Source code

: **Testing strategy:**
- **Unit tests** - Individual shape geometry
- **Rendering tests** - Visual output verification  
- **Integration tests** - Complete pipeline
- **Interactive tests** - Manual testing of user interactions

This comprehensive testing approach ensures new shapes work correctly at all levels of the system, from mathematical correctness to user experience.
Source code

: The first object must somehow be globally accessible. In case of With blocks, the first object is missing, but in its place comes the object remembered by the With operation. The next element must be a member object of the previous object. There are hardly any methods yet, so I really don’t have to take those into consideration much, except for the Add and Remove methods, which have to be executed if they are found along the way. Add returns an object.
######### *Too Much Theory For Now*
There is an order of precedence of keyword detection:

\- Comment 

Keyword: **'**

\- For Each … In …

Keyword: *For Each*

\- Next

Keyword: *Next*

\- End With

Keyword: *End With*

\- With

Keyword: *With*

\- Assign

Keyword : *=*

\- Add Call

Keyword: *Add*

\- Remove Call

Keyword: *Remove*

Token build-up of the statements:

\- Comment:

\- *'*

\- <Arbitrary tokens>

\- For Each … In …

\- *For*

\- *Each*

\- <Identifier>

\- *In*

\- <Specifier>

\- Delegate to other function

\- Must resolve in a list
■ ■ ■ ■ ■
→ **Written task**:
Reproduce all of the lines above word for word, without changing any character, symbol, or spacing.

→ **Task result**:
Source code

: **Testing strategy:**
- **Unit tests** - Individual shape geometry
- **Rendering tests** - Visual output verification  
- **Integration tests** - Complete pipeline
- **Interactive tests** - Manual testing of user interactions

This comprehensive testing approach ensures new shapes work correctly at all levels of the system, from mathematical correctness to user experience.
Source code

: The first object must somehow be globally accessible. In case of With blocks, the first object is missing, but in its place comes the object remembered by the With operation. The next element must be a member object of the previous object. There are hardly any methods yet, so I really don’t have to take those into consideration much, except for the Add and Remove methods, which have to be executed if they are found along the way. Add returns an object.
######### *Too Much Theory For Now*
There is an order of precedence of keyword detection:

\- Comment 

Keyword: **'**

\- For Each … In …

Keyword: *For Each*

\- Next

Keyword: *Next*

\- End With

Keyword: *End With*

\- With

Keyword: *With*

\- Assign

Keyword : *=*

\- Add Call

Keyword: *Add*

\- Remove Call

Keyword: *Remove*

Token build-up of the statements:

\- Comment:

\- *'*

\- <Arbitrary tokens>

\- For Each … In …

\- *For*

\- *Each*

\- <Identifier>

\- *In*

\- <Specifier>

\- Delegate to other function

\- Must resolve in a list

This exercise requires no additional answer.